The asymmetrical treatment of in-group preferences represents one such factor. It is well-established that in-group preferences are inherent to each group, and it stands to reason that they would not be incompatible with ‘free market’ designs. However, in places like modern America, there is, in practice, nothing resembling equal protection where this preference is concerned. On the contrary, certain attitudes, pressures, and conventions have coalesced to favor some and their preferences at the expense of others and theirs.
As for the type of market that prevails in the modern American context, it is a heavily modified kind of “free market” — one rigged with special ‘protections’ and powerful privileges for specific groups, and for particular purposes (i.e. ‘affirmative action’), to the distinct disadvantage of other groups and their (often privately-held) preferences.
This, in turn, creates a situation that is very hard to ignore: one in which some groups are (in effect) perfectly free to ‘segregate’ themselves from (and ‘discriminate’ against) others, whereas one group in particular — the ‘white’ population — is kept strictly accountable to the statutes as written.
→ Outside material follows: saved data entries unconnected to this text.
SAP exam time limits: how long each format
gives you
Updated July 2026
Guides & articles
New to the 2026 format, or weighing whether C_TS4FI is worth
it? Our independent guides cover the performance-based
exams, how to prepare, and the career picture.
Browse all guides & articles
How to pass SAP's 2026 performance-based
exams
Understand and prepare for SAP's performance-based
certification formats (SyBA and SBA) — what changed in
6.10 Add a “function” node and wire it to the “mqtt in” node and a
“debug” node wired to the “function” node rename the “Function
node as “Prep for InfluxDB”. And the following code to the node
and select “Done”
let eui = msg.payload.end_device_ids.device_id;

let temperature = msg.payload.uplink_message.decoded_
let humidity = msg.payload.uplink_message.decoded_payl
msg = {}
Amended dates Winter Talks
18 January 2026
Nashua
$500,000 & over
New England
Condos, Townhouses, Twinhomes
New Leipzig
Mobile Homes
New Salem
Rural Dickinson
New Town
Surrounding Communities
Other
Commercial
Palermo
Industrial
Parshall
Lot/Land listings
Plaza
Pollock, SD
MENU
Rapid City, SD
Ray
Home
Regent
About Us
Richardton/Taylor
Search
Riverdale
Put another way, if one group is systematically discouraged — through reputational risk, social sanction, enforcement expectations, or a lack of institutional support — from asserting its rights while another group is encouraged and supported in doing so, then the regime functions affirmatively for the latter group — even in such cases where the law, as written, offers ‘equal protection’ in theory.
Another irony in this case is that, where minority groups are found in violation, ‘discriminating’ against ‘white’ folks, the latter tend to forget it and move on, while lacking little in the way of media or political support (and lacking specific protection as members of the so-called “protected class”), whereas the minority groups who comprise that class scarcely hesitate to rally against even the slightest hint of ‘discrimination’, even where it is obviously imagined and clearly untrue — and lawsuits can be rather profitable for attorneys and those of the “protected class”, even where they lack real substance.
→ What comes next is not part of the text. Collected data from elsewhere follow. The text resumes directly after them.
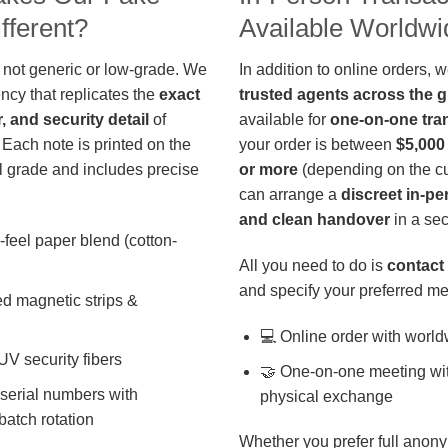
fferent?
Available Worldwi
 not generic or low-grade. We
In addition to online orders, 
ncy that replicates the
exact
trusted agents across the 
r, and security detail
of
available for
one-on-one tra
 Each note is printed on the
your order is between
$5,000
 grade and includes precise
or more
(depending on the cu
can arrange a
discreet in-p
and clean handover
in a sec
-feel paper blend (cotton-
All you need to do is
contact 
and specify your preferred me
d magnetic strips &
💻 Online order with world
 UV security fibers
🤝 One-on-one meeting wit
 serial numbers with
physical exchange
batch rotation
Whether you prefer full anony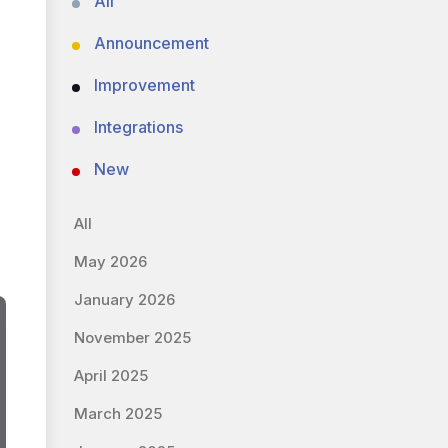
All
Announcement
Improvement
Integrations
New
All
May 2026
January 2026
November 2025
April 2025
March 2025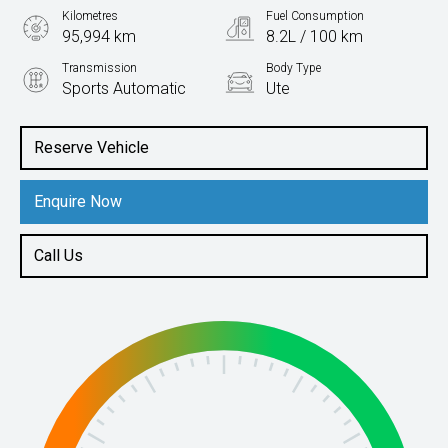
Kilometres
Fuel Consumption
95,994 km
8.2L / 100 km
Transmission
Body Type
Sports Automatic
Ute
Engine
2.0L Diesel
Reserve Vehicle
Enquire Now
Call Us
This creates a situation in which minorities are free to ‘segregate’ and impose upon communities where they are unwanted — and they are even politically empowered to do so.
Meanwhile, the ‘white’ population is progressively brought under the pressures of legislation, litigation and ‘political correctness’, and the accompanying threats of ‘mob justice’, to the extent that they are terrified to even contemplate any such preferences, let alone act on them — even where they are completely valid in a strictly logical sense.
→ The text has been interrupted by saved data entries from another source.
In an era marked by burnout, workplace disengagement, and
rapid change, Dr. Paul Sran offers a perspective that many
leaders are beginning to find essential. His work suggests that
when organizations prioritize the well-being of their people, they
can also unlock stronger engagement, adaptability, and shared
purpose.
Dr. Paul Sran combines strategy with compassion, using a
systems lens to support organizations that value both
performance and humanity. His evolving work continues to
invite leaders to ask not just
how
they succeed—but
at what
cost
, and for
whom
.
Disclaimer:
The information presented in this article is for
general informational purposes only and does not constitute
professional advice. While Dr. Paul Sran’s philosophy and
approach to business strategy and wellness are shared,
Ultimately, in the United States, “black culture” functions as a relatively unified identity with shared narratives and political expression. What is labeled “white culture,” by contrast, is a loose aggregation of diverse regional, ethnic, and social traditions that lacks both a unified identity and a cohesive political force. Because of this imbalance, rules governing preference, association, and protection are applied unevenly: collective behavior, in-group solidarity, and political ‘protections’ are normalized or defended for one group while being delegitimized for the other.
This is the asymmetry that has come to enable the ‘new segregation’: the creation of a new ‘noble class’ under a different name, and the squeezing out of the ‘white’ population in its own country.